Os filmes recuperados foram realizados entre 1900 e 1955 e estão entre os 3.000 rolos que não pereceram às chamas, que há oito anos destruiram 962 obras. Apesar do dano irreparável, a tragédia era anunciada.
A Cinemateca passou por outros incêndios antes em 1957, 1979 e 1982, e as chamas consumiram, no total, metade de sua coleção original. Uma realidade dolorosa para o órgão que tem a missão de abrigar em um só lugar filmes garimpados em todo o território nacional –e fora dele, como foi o caso recente de “Amazonas, O Maior Rio do Mundo”, de Silvino Santos, primeiro filme rodado na Amazônia.

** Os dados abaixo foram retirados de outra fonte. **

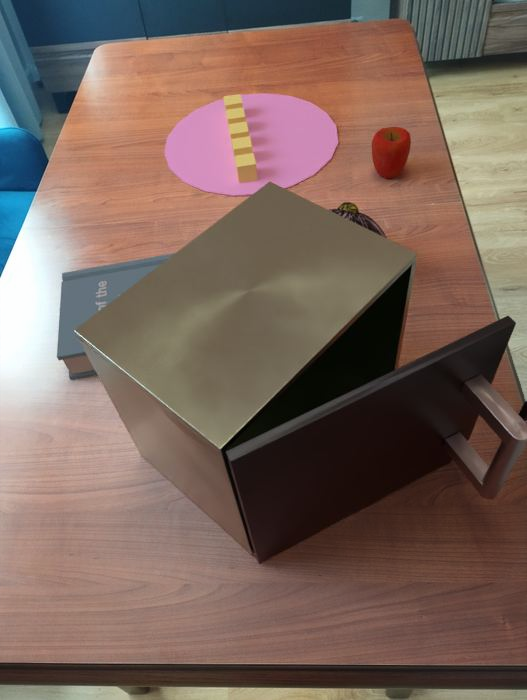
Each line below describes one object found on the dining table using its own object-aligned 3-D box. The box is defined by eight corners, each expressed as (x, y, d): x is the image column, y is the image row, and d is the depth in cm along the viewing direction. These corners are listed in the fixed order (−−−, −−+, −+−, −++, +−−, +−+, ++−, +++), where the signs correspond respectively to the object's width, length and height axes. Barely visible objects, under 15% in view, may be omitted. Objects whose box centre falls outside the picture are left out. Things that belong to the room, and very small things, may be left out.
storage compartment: (393, 395, 71) (418, 253, 53) (252, 555, 61) (220, 449, 42) (282, 325, 80) (269, 180, 61) (141, 456, 69) (73, 330, 50)
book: (70, 379, 77) (56, 357, 73) (74, 292, 87) (62, 268, 83) (239, 348, 78) (235, 324, 74) (224, 265, 88) (219, 240, 84)
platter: (167, 209, 97) (163, 192, 94) (161, 107, 116) (157, 91, 114) (357, 179, 97) (358, 162, 95) (319, 83, 117) (319, 66, 114)
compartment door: (504, 507, 62) (581, 384, 43) (290, 628, 56) (274, 547, 38) (457, 449, 66) (508, 314, 48) (255, 555, 61) (225, 451, 42)
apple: (386, 156, 101) (390, 116, 95) (415, 171, 98) (421, 130, 92) (361, 173, 98) (364, 133, 92) (390, 188, 95) (395, 148, 89)
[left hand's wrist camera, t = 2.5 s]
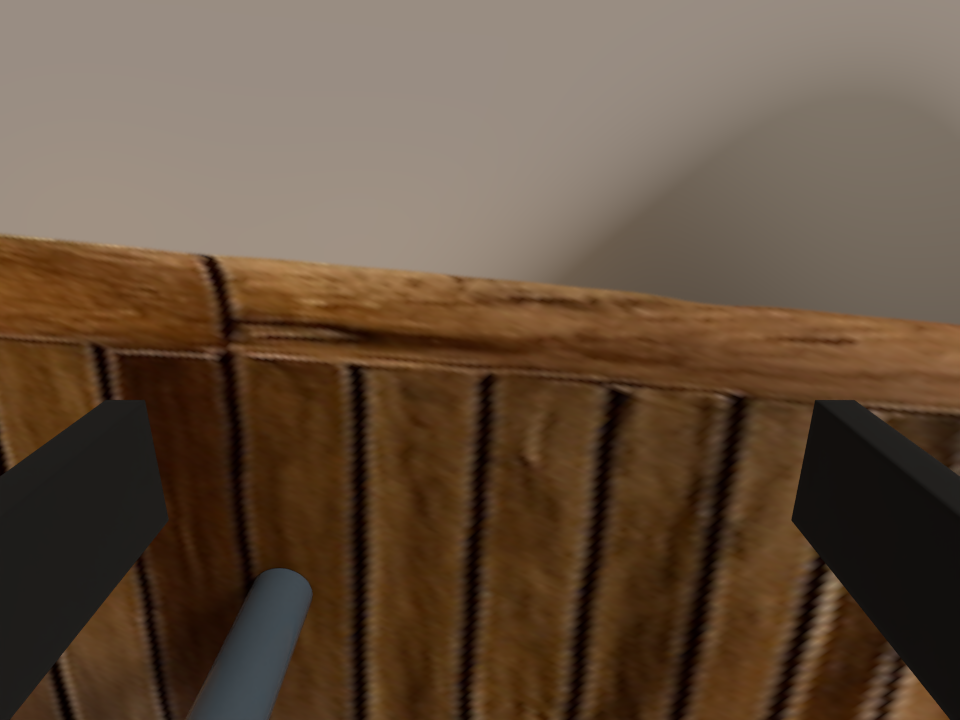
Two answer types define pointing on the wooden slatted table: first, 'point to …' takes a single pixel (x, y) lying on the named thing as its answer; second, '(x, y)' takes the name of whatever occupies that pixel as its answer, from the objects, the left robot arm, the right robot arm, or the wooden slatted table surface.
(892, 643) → the left robot arm
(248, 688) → the jar
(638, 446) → the wooden slatted table surface
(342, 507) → the wooden slatted table surface
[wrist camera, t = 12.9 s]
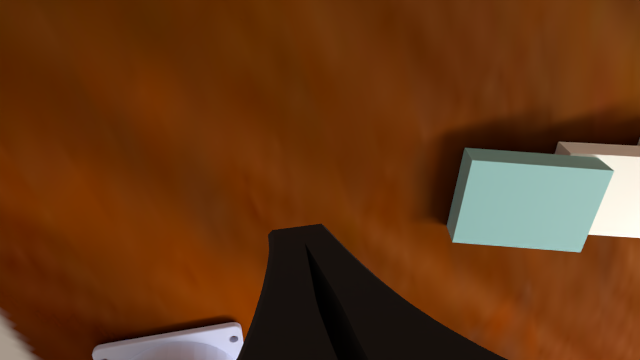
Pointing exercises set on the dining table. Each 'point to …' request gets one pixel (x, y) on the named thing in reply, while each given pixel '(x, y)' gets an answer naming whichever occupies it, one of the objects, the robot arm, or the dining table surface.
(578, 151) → the domino
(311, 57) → the dining table surface
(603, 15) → the dining table surface
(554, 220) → the domino teal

“Através desses materiais conhecemos a história social e cultural do Brasil. A preservação é muito cara, mas se quisermos ter memória do audiovisual brasileiro, é preciso investir”, disse Maria Dora Mourão, diretora da Cinemateca, em evento dedicado a anunciar a disponibilização dos filmes restaurados no site oficial Banco de Conteúdos Culturais e, em breve, na plataforma de streaming anunciada pelo Ministério da Cultura, ainda a ser lançado.
Entre outros títulos recuperados estão “Apuros do Genésio”, de 1940, um registro raro de Genésio Arruda, astro de “Acabaram-se os Otários”, primeiro filme sonoro brasileiro de 1929 e um trecho de “Barulho na Universidade”, primeiro longa de Watson Macedo, um dos principais diretores de chanchadas e o único em que ele aparece atuando.

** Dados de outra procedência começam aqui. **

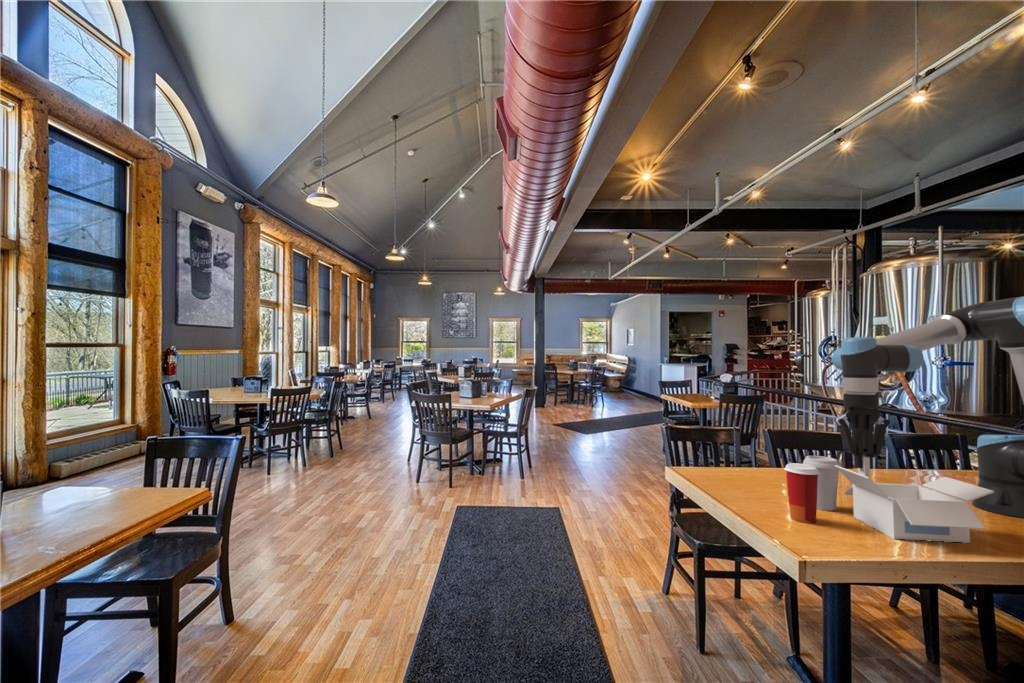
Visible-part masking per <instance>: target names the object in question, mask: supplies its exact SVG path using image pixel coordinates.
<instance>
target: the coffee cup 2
mask: <svg viewBox="0 0 1024 683" xmlns="http://www.w3.org/2000/svg"><path fill="white" fill-rule="evenodd" d="M802 464H807V465H811V466H815V467H816V468H817V470H818V472H819V474H818V486H817V510H819V509H821V510H820V511H824V510H830V511H829V512H834V511H833V510H835V511H837V502H838V501H837V499H838V498H837V497H838V486H839V485H838V484H839V472H840V471H839V470H838V469H837V468H836V467H835V465H837V466H839V467H842V466H841V464H840V463H839V461H838V459H836V458H834V457H830V456H829V457H827V456H824V455H822V456H821V455H806V456H805V457H804V459H803V462H802Z"/></svg>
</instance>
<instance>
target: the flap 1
mask: <svg viewBox="0 0 1024 683" xmlns="http://www.w3.org/2000/svg"><path fill="white" fill-rule="evenodd" d="M835 467H836V468H837V469H838V470H839V472H840V473H841V475H843V476H844V477H845V478H846V479H847V480H848V481H849V482H850V483H851V485H853V484H855V485H857V486H860V487H862V488H865V489H867V490H869V491H872V492H874V493H877V494H879V495H882V496H884V497H886V498H888V496H887V495H886V494H885V493H884V492H883V491H882V490H881V489H880V488H879V487H878V486H877V485H876V484H875V483H876V482H874V481H873V480H872V478H871V477H870V478H869V477H867V476H864V475H861V474H858V472H856V471H853V470H850V469H847V468H844V467H842V466H841V467H839V466H837V465H835Z"/></svg>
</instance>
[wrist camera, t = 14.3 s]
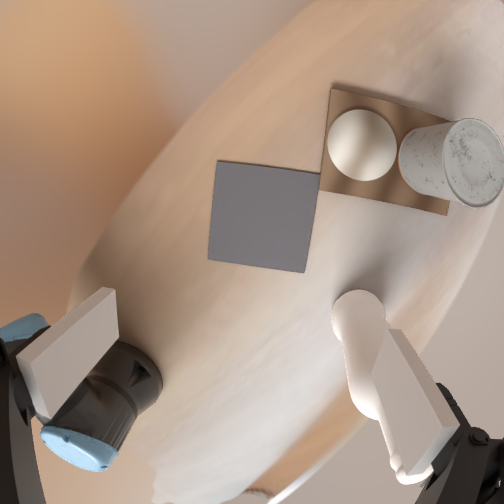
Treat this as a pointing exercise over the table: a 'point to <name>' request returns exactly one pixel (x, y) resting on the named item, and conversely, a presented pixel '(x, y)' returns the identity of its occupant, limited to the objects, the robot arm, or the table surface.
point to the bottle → (367, 362)
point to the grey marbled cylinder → (455, 162)
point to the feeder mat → (262, 216)
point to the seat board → (372, 150)
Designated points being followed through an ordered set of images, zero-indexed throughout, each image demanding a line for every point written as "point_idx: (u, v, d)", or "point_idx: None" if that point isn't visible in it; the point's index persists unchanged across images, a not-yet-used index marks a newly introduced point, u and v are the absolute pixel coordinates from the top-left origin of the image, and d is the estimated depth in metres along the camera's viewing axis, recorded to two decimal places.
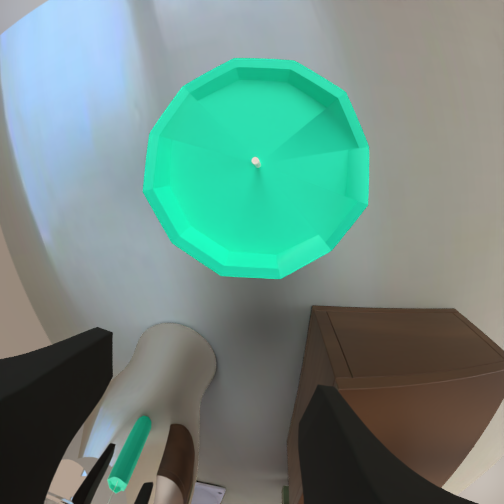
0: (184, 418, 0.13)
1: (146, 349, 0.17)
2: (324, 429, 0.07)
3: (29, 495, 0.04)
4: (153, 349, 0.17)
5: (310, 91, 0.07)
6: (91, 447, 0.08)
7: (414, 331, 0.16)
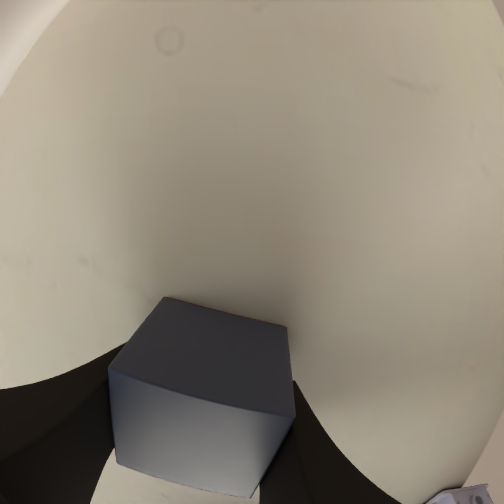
0: None
1: None
2: None
3: None
4: None
5: None
6: None
7: None
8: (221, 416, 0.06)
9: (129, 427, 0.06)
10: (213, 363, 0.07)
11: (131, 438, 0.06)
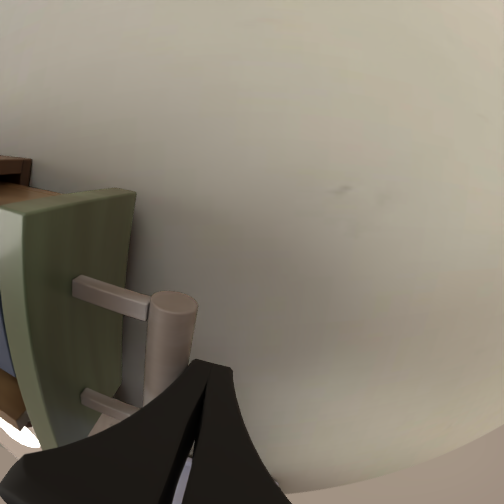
0: None
1: None
2: (202, 408, 0.07)
3: None
4: None
5: None
6: None
7: None
8: (0, 342, 0.08)
9: None
10: None
11: None
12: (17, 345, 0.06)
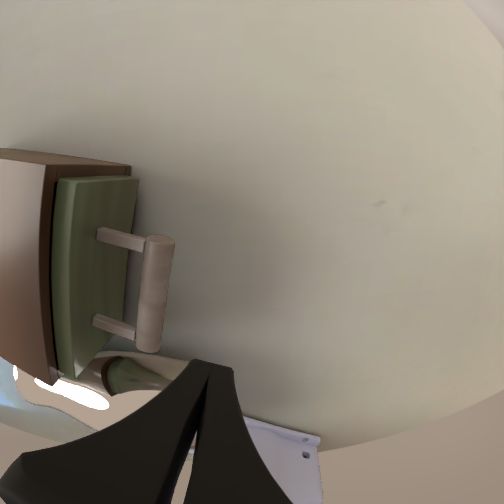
0: (102, 351, 0.19)
1: None
2: (203, 409, 0.07)
3: None
4: None
5: None
6: (137, 388, 0.16)
7: None
8: None
9: None
10: None
11: None
12: (58, 266, 0.12)
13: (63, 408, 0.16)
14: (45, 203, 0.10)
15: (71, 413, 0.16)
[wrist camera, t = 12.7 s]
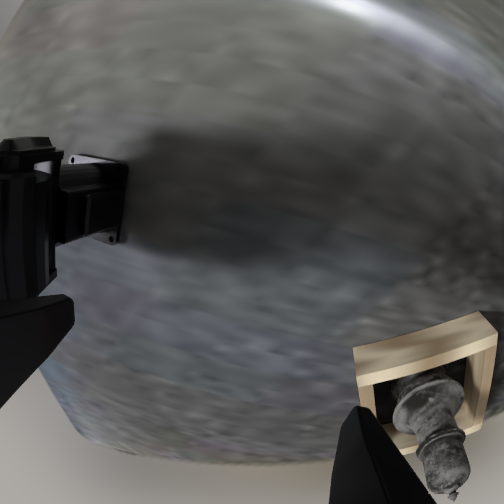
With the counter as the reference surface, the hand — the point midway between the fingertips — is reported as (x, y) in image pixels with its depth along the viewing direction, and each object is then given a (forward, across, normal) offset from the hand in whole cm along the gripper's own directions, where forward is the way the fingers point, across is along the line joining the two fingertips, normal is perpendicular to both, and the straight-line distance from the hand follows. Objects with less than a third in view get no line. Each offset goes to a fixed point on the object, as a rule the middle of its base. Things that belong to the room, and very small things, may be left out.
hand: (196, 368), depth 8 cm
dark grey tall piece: (+13, -15, +7) cm, 21 cm away
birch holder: (+13, -15, +7) cm, 21 cm away
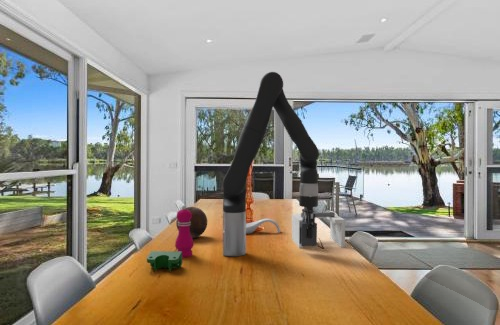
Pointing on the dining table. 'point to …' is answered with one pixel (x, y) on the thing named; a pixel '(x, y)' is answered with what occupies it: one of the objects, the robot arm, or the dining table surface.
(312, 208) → the robot arm
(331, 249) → the dining table surface
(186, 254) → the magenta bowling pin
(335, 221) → the white channel bracket
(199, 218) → the wooden sphere
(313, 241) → the gray u-channel post
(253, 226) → the white curved piece
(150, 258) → the clamp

Também foi encontrada uma gravação documental de festas na igreja de Santa Maria do Sul, no Rio Grande do Sul, de 1910, a mais antiga do acervo até o momento.

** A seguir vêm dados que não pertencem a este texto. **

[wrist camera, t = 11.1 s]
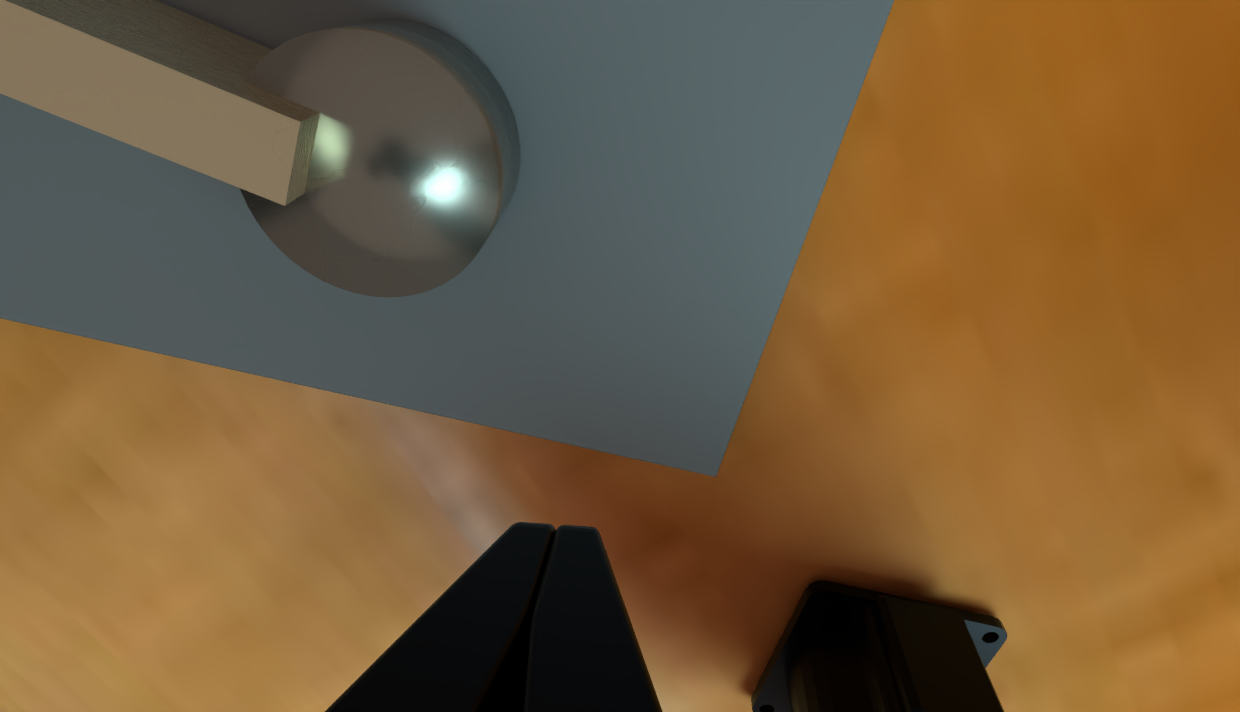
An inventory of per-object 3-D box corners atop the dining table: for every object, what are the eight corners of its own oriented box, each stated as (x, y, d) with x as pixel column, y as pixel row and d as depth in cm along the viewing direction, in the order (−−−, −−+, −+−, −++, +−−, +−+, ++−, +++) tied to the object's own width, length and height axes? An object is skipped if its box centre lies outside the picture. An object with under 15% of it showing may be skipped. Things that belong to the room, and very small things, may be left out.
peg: (553, 80, 15) (525, 110, 12) (481, 286, 17) (444, 351, 14) (-94, -206, 13) (-300, -247, 10) (-75, 66, 15) (-239, 92, 13)
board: (713, 450, 21) (717, 501, 19) (-76, 274, 20) (-156, 309, 18) (1022, -401, 12) (1089, -467, 10) (-372, -815, 11) (-597, -981, 9)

O nitrato de celulose era amplamente usado no começo do século 20 porque tinha boa maleabilidade e podia ser esticado facilmente em longas tiras, mas o plástico pode entrar facilmente em autocombustão por um simples atrito ou se ficar guardado em lugares quentes, por exemplo.
Sua preservação é custosa e requer rigor técnico. Os 1.785 filmes demoraram um ano e meio para serem digitalizados, um processo que custou R$ 15 milhões angariados por meio da Lei Rouanet e patrocínio do Instituto Cultural Vale, Shell, e do banco Itaú. “Os técnicos precisaram analisar frame por frame de cada rolo de filme para identificar corretamente as obras e trabalhar sobre possíveis estragos”, explica Mourão.
Por uma ironia cruel, o som do trailer de “Nossas Coisas” foi danificado pelo tempo. De uma briga entre amigos pela mesma mulher a um bêbado cortando cabelos em uma barbearia, o filme bem-humorado narrou pequenos tumultos cotidianos a uma plateia empolgada nas salas de cinema, há quase um século.
O trailer mostra imagens de pessoas tocando instrumentos musicais em um estúdio, provavelmente fazendo alusão à novidade do som que acompanhava a imagem. Hoje, porém, ele é exibido como uma sinfonia silenciosa. O que poderia ter sido?
Ainda é impossível contabilizar o acervo completo da Cinemateca e exatamente o que foi perdido, diz Mourão, devido às interrupções que o órgão sofreu ao longo das décadas com a troca de gestões e baixos financiamentos.
Mas agora, além dos filmes recuperados, o laboratório de imagem e som foi modernizado e uma equipe fixa irá prosseguir com a digitalização dos filmes em nitrato restantes, além daqueles que ainda serão recebidos.
O trabalho planeja reposicionar a Cinemateca Brasileira entre as melhores do mundo, segundo a diretora técnica do órgão, Gabriela de Souza Queiroz. A fama veio em várias ocasiões, uma delas quando foram encontrados rolos raros e únicos de filmes de Fritz Lang, célebre diretor de “Metropolis”, depois enviados à Berlim. “Mais de 80% do acervo foi duplicado. Nos próximos meses, será 100%”, afirma.